When 54-year-old Goorambat resident Anne-Marie Greenway was diagnosed with aggressive metastatic breast cancer she did not expect to be told to pay $60000 a year if she wanted to stay alive.
However, that is her reality and she has been told that without access to expensive medication, which she cannot afford, she will only have five years to live.
At 54 years old, this is not something Anne-Marie is happy to accept and she is in the process of lobbying the Federal Government to fight to get the drug added to the Pharmaceutical Benefits Scheme (PBS).
The diagnosis has been understandably difficult for Anne-Marie.
‘‘I was diagnosed three weeks ago,’’ she said.
‘‘It was a complicated time for me as I’d just finished a contract in one job and was about to start a new job at Benalla Health.
‘‘It was going to be a very demanding position, and when they told me what had happened, when my GP said to me you will have an appointment every day, I knew I would not be able to take it.’’
However, that turned out to be the least of her issues after she was informed that the only drug that could prolong her life, Palbociclib, was not available on the PBS.
The PBS lists all medicines available to be dispensed to patients at a government-subsidised price.

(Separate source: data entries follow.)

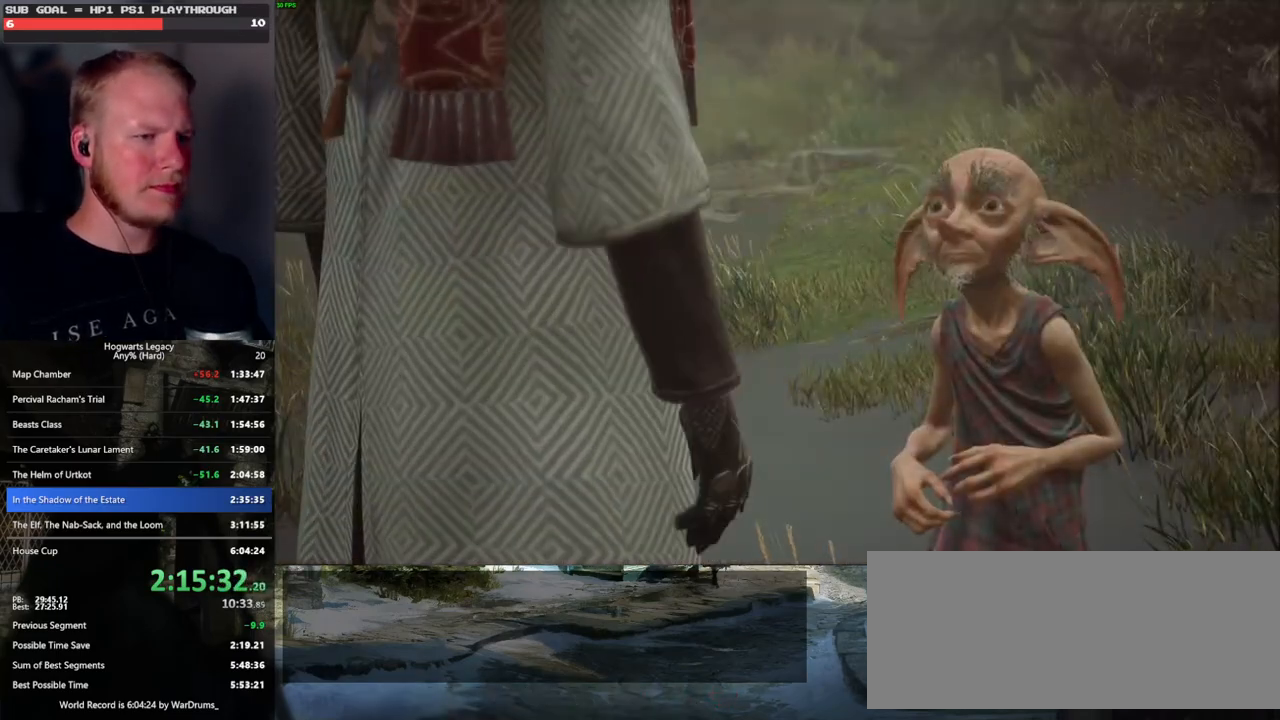
{"keys": ["q", "space"], "mouse": [], "events": [[33, "space", "down"], [50, "space", "up"], [66, "q", "up"], [166, "q", "down"], [233, "mouse_wheel", "down"], [233, "q", "up"], [250, "mouse_wheel", "up"], [266, "mouse_wheel", "down"], [316, "mouse_wheel", "up"], [316, "q", "down"], [333, "mouse_wheel", "down"], [350, "mouse_wheel", "up"], [383, "mouse_wheel", "down"], [383, "q", "up"], [400, "mouse_wheel", "up"], [466, "q", "down"], [500, "space", "down"]]}
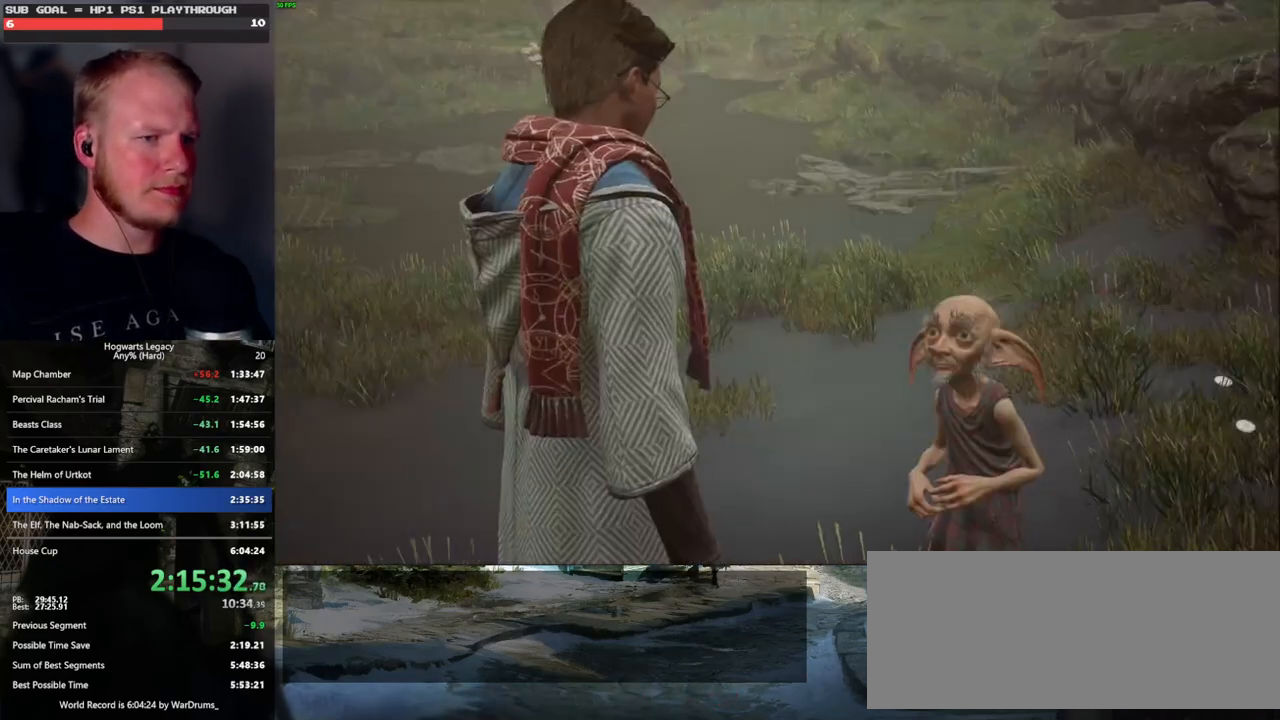
{"keys": ["q", "space"], "mouse": [], "events": [[33, "space", "up"], [50, "q", "up"], [133, "mouse_wheel", "down"], [133, "q", "down"], [150, "mouse_wheel", "up"], [166, "mouse_wheel", "down"], [166, "space", "down"], [200, "mouse_wheel", "up"], [200, "q", "up"], [200, "space", "up"], [216, "mouse_wheel", "down"], [283, "mouse_wheel", "up"], [283, "q", "down"], [316, "space", "down"], [366, "q", "up"], [366, "space", "up"], [450, "q", "down"], [483, "space", "down"]]}
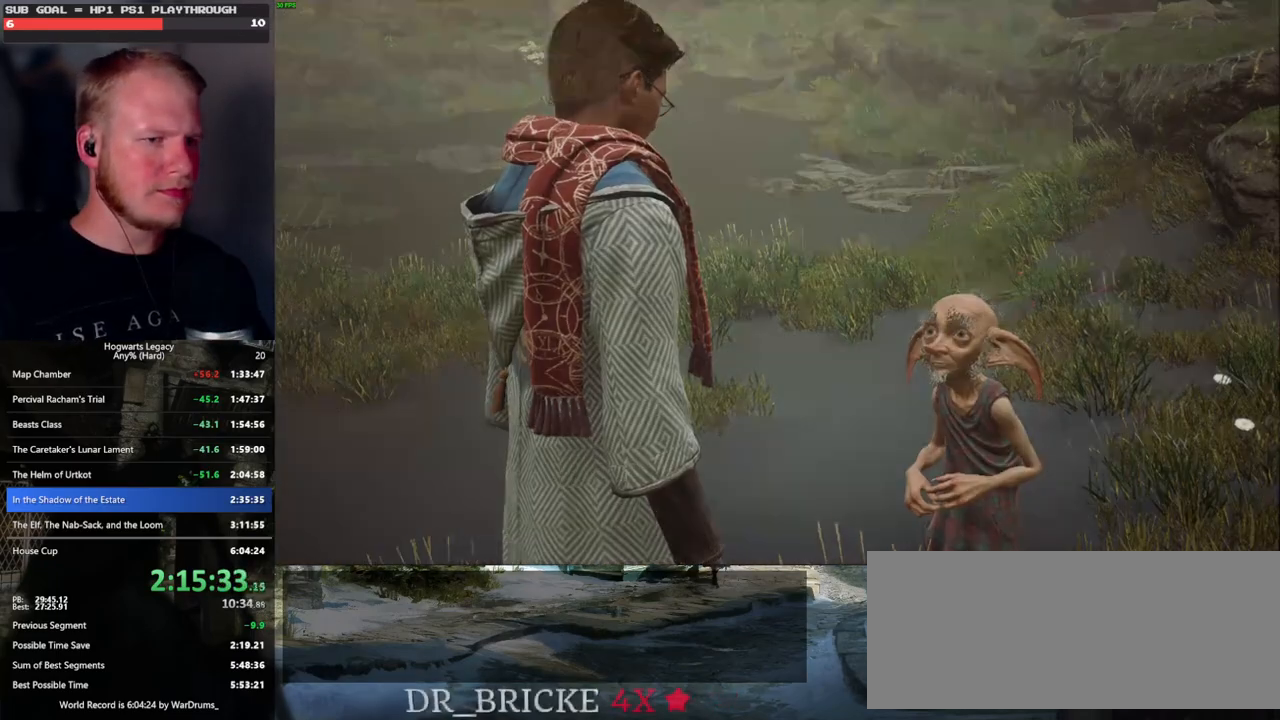
{"keys": ["q", "space"], "mouse": ["wheel"], "events": [[16, "q", "up"], [16, "space", "up"], [33, "mouse_wheel", "down"], [116, "mouse_wheel", "up"], [116, "q", "down"], [133, "space", "down"], [183, "q", "up"], [183, "space", "up"], [266, "q", "down"], [283, "space", "down"], [350, "q", "up"], [350, "space", "up"], [383, "mouse_wheel", "down"], [416, "mouse_wheel", "up"], [416, "q", "down"], [433, "mouse_wheel", "down"], [466, "mouse_wheel", "up"], [466, "space", "down"], [483, "mouse_wheel", "down"]]}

Without a government subsidy the cost is too high for Anne-Marie and many other women in her situation.
There is an alternative drug in development, Ribociclib, which is touted to be available in the next couple of years.
Part of the reason that Palbociclib was rejected by the PBS is that it is expensive, and Ribociclib should be a cheaper alternative when it is available.
However, it is not available now, so anyone in the same position as Anne-Marie has no option but to try and find $60000 per year, or wait until a time Ribociclib is available, a time that may be too late for them.
Anne-Marie is requesting that people write letters to their Federal Member asking them to fight to get Palbociclib added to the PBS.
The Breast Cancer Network of Australia (BCNA) have also been lobbying the Pharmaceutical Benefits Advisory Committee (PBAC) for more than six months to get Palbociclib added to the PBS Schedule.
Earlier this year, BCNA ran a petition arguing for Palbociclib to be added to the PBS, which attracted more than 32000 signatures.
The BCNA has also met with decision makers, including a meeting at parliament house with Federal Health Minister Greg Hunt and a consumer hearing with members of PBAC.
During those meetings, BCNA emphasised the importance that women placed upon having affordable access to treatments that could help them live well and keep their cancer from spreading for as long as possible.
However, PBAC still declined to push for it to be added in their last round of discussions on June 30.
BCNA chief executive officer Christine Nolan said the petition had helped raise public awareness around the importance of this new class of drug.
‘‘We want to thank the more than 32000 Australians who signed the petition and helped us show major decision makers how important affordable access to Palbociclib and other CDK inhibitor drugs is to Australians,’’ Ms Nolan said. ‘‘While our petition has closed, this is not the end of our campaign.
‘‘We will continue to advocate for these drugs to be made available on the PBS.’’ Christine said.